Pierwsza transza, około czterech milionów dawek szczepionek z Polski, być może zostanie wysłana na Wschód już w tym tygodniu - podał "Dziennik Gazeta Prawna". Dziennikarze informując o woli rządu do sprzedaży dawek zauważyli, że "to najbardziej namacalny dowód, że zainteresowanie szczepieniami wśród Polaków spada". A te, jak przypominają eksperci naukowi, zapobiegają ciężkiemu przebiegowi COVID-19.
Według danych z wtorku, do Polski dostarczono dotąd 40 832 480 dawek szczepionek przeciw koronawirusowi. W pełni zaszczepionych jest 15 277 111 osób, zutylizowano 72 996 dawek. Dziennikarze "Dziennika Gazety Prawnej" tego dnia napisali, że wcześniej kupione przez polski rząd szczepionki mają zostać sprzedane. "W sumie – w zależności od zapotrzebowania w Polsce – do końca roku sprzedamy innym państwom nawet kilkadziesiąt milionów dawek. Decyzja rządu to najbardziej namacalny dowód, że zainteresowanie szczepieniami wśród Polaków spada" – skomentowano.
Sprzedaż szczepionek możliwa, jest jedno "ale"
Ponieważ, jak pisze "DGP", szczepionki Pfizera i AstraZeneki mają relatywnie krótkie terminy ważności, "rozpoczęliśmy rozmowy na temat ich sprzedaży", mówi gazecie Michał Dworczyk, rządowy pełnomocnik ds. szczepień i szef KPRM. - Ma się tym zająć Rządowa Agencja Rezerw Strategicznych – dodał Dworczyk. Według danych ze strony RARS, okres ważności szczepionki Pfizer i AstraZeneki (nieotwartej fiolki) wynosi do sześciu miesięcy, Moderny - do siedmiu miesięcy, a J & J - do trzech miesięcy (przy zapewnieniu odpowiednich temperatur).

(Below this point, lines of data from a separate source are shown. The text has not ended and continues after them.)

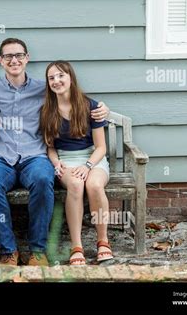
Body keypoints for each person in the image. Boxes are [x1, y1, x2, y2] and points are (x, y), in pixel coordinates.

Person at [0, 38, 110, 266]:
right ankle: (9, 251)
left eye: (19, 55)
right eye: (8, 56)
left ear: (27, 58)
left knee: (41, 178)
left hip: (35, 156)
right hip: (1, 156)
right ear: (0, 61)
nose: (14, 60)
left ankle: (38, 251)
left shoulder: (45, 88)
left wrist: (103, 108)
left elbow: (77, 100)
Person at [40, 60, 113, 265]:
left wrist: (87, 166)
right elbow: (50, 147)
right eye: (51, 78)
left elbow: (101, 147)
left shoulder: (91, 106)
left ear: (71, 77)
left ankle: (103, 241)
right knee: (75, 184)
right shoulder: (47, 111)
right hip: (65, 160)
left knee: (95, 185)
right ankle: (77, 246)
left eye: (61, 75)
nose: (56, 81)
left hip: (93, 158)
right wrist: (56, 163)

Dworczyk oświadczył, że nawet jeśli liczba zaszczepionych w Polsce się podwoi, to "nadal zostaje kilkadziesiąt milionów dawek do wykorzystania". "Zgodnie z podpisanymi umowami z firmami farmaceutycznymi w ciągu tego roku mamy dostać prawie 100 mln dawek" – przypomina DGP. Michał Kuczmierowski, szef Rządowej Agencji Rezerw Strategicznych (RARS) zapewnił, że "nie ma obawy, że nasze zapasy, z powodu rozpoczęcia procedury sprzedaży szczepionek poza Unią Europejską, będą niewystarczające". – Planujemy, żeby w magazynie zawsze był kilkumilionowy zapas – powiedział.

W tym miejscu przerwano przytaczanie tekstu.